Grippe aviaire : la préfecture des Hauts-de-Seine prend des mesures de précaution

Publié le
Écrit par Toky Nirhy-Lanto .

Des cas de grippe aviaire ont été recensés chez des oiseaux sauvages en Île-de-France en Essonne, dans le Val-de-Marne et Hauts-de-Seine. Plusieurs arrêtés préfectoraux ont été publiés pour éviter une épizootie.

Claudine élève des poules pondeuses d’œufs. Elle gère avec son mari la ferme de Fitte, à Auvernaux (Essonne). En raison d'un arrêté préfectoral qui touche sa commune, l’éleveuse se voit contrainte d’appliquer certaines règles. "Depuis un moment, mes poules sont enfermées. Nous avons dû les déclarer. La préfecture nous a aussi indiqué de prévenir l’Office français de la biodiversité, si nous constations un oiseau mort dans notre jardin ou dans notre champ", explique l’agricultrice.

Des poules enfermées, déclarées et surveillées

Depuis le 11 janvier dernier, tous les lieux où se trouvent des volailles ou d’autres oiseaux doivent être recensés. De même, les particuliers doivent se déclarer sur un site internet, s’ils accueillent ces animaux. Sans compter les désinfections renforcées et la limitation des déplacements depuis et vers les zones infectées. Douze mesures sont édictées dans cet arrêté de la préfecture des Hauts-de-Seine et qui s’applique notamment en Essonne.

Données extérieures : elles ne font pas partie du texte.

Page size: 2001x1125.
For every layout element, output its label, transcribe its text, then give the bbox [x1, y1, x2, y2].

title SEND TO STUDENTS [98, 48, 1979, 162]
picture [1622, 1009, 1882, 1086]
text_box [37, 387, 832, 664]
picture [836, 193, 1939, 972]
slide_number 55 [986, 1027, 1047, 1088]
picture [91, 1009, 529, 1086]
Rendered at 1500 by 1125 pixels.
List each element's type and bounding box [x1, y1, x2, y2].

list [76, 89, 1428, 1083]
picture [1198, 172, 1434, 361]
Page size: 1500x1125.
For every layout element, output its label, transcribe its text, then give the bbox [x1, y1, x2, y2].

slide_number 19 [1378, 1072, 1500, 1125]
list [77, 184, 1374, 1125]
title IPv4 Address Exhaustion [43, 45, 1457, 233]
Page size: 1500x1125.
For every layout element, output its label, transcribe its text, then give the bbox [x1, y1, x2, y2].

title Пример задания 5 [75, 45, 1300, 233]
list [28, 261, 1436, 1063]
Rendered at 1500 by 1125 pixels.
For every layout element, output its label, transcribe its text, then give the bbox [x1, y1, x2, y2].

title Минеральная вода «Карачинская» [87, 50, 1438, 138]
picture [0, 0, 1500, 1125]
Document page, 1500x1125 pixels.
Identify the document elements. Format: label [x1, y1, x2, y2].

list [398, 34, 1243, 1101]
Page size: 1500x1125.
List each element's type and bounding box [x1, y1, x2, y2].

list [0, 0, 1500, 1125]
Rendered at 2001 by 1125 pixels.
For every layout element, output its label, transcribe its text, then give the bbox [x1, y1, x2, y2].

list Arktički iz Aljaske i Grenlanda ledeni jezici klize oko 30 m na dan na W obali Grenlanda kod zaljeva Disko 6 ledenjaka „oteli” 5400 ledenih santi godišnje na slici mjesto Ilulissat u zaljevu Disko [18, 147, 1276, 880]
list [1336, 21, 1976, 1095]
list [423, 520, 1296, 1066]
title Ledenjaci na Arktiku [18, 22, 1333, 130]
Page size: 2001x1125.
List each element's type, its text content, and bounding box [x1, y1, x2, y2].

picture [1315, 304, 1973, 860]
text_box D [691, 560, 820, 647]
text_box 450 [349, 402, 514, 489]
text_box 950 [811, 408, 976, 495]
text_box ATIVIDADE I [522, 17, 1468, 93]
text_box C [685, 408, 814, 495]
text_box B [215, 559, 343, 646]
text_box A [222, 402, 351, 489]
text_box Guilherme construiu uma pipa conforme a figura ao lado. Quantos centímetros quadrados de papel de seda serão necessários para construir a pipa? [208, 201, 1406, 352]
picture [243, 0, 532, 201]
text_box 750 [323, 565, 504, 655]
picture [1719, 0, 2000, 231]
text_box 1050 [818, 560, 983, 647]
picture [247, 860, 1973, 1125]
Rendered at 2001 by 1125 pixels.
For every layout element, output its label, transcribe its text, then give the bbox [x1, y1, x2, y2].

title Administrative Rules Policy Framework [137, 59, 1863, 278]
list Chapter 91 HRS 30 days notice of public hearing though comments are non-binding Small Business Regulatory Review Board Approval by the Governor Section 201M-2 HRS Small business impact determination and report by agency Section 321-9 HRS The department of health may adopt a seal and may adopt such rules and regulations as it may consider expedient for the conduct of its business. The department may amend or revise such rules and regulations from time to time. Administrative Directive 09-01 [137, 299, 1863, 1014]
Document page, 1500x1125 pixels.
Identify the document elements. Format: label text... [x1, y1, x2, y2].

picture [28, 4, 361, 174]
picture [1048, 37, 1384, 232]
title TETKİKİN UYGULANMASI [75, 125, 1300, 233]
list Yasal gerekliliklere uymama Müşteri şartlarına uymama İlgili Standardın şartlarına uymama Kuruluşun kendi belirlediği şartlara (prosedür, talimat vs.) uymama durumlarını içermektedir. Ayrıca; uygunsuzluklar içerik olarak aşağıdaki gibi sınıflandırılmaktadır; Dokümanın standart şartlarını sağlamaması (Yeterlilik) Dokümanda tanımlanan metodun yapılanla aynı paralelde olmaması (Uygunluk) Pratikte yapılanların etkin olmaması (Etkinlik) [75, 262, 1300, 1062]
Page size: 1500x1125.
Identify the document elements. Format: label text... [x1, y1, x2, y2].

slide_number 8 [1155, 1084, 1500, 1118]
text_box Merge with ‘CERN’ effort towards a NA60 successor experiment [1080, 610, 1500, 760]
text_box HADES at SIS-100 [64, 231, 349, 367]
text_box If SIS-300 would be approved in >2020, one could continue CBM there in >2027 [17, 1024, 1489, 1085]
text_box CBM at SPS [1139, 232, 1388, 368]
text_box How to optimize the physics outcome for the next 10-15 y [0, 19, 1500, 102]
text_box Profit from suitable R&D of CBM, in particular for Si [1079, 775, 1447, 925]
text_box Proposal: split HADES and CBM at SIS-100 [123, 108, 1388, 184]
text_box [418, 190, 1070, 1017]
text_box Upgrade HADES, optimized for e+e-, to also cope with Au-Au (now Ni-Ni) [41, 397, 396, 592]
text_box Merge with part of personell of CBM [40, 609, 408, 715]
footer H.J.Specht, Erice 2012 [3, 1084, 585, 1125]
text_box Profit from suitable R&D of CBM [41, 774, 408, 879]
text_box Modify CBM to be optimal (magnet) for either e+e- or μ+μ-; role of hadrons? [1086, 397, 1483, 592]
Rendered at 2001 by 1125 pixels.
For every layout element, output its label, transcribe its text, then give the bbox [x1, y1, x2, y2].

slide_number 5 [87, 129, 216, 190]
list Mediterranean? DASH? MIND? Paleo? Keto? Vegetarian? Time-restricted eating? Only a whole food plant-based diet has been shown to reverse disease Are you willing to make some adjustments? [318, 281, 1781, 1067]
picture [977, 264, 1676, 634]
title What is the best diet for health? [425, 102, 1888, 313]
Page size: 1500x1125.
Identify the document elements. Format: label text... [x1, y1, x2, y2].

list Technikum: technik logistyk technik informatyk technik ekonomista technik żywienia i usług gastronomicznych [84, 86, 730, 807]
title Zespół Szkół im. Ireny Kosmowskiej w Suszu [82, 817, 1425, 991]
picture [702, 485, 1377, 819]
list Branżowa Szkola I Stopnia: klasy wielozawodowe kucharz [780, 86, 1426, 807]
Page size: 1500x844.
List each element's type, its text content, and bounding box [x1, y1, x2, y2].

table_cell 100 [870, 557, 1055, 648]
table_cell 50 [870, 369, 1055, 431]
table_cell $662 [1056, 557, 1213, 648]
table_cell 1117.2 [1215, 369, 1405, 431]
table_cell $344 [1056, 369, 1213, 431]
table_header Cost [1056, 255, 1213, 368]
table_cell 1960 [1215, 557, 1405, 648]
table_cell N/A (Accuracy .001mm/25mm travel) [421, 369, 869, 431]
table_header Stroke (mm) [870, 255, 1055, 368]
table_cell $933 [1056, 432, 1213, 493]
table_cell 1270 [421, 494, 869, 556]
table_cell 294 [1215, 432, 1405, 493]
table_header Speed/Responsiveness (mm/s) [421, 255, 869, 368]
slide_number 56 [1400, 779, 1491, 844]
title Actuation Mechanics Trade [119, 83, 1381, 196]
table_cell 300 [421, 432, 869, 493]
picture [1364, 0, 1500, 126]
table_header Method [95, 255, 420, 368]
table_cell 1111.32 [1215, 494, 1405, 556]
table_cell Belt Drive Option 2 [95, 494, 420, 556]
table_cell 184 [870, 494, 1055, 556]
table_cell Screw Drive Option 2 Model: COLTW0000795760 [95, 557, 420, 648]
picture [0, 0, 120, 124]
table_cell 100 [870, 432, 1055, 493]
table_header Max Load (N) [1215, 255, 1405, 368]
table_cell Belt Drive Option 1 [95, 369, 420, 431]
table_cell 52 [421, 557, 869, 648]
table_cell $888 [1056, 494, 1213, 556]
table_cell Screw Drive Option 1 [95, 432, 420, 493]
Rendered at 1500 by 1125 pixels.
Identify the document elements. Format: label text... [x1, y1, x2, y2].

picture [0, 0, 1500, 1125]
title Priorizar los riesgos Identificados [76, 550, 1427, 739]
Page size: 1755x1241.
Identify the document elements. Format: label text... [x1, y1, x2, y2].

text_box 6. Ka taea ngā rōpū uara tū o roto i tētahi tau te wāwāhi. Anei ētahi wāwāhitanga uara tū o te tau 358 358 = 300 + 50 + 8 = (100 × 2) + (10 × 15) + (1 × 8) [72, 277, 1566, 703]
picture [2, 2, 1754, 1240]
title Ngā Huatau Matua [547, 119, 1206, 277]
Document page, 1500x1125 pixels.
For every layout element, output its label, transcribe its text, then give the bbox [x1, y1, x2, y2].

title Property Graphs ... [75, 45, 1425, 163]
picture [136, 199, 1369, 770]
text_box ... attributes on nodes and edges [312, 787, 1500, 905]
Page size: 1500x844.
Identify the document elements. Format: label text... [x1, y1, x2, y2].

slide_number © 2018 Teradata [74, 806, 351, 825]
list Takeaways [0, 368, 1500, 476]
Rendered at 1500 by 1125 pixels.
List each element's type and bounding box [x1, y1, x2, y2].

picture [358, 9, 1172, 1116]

Confinement et surveillance de la faune sauvage

"Il s’agit souvent de mesures de confinement des volailles, pour les élevages professionnels. Il peut aussi y avoir des mesures supplémentaires, pour les particuliers", explique Johanna Van Herrenthals, chef de service à l’Office français de la Biodiversité en Île-de-France. En fonction de la circulation du virus, d’autres séries de règles peuvent s’ajouter.

"Des mesures en lien avec la faune sauvage existent. Lorsqu’il y a une épizootie, la chasse du gibier à plumes comme les canards peut être interdite. Cela, pour éviter que les oiseaux apeurés ne se dispersent, et ne propagent le virus. Les chasseurs se voient interdits de recourir aux "appelants", qui sont des oiseaux en cage servant à appâter leurs proies. Ici encore, il s’agit d’éviter le déplacement d’éventuels animaux infectés", ajoute la responsable de l’agence.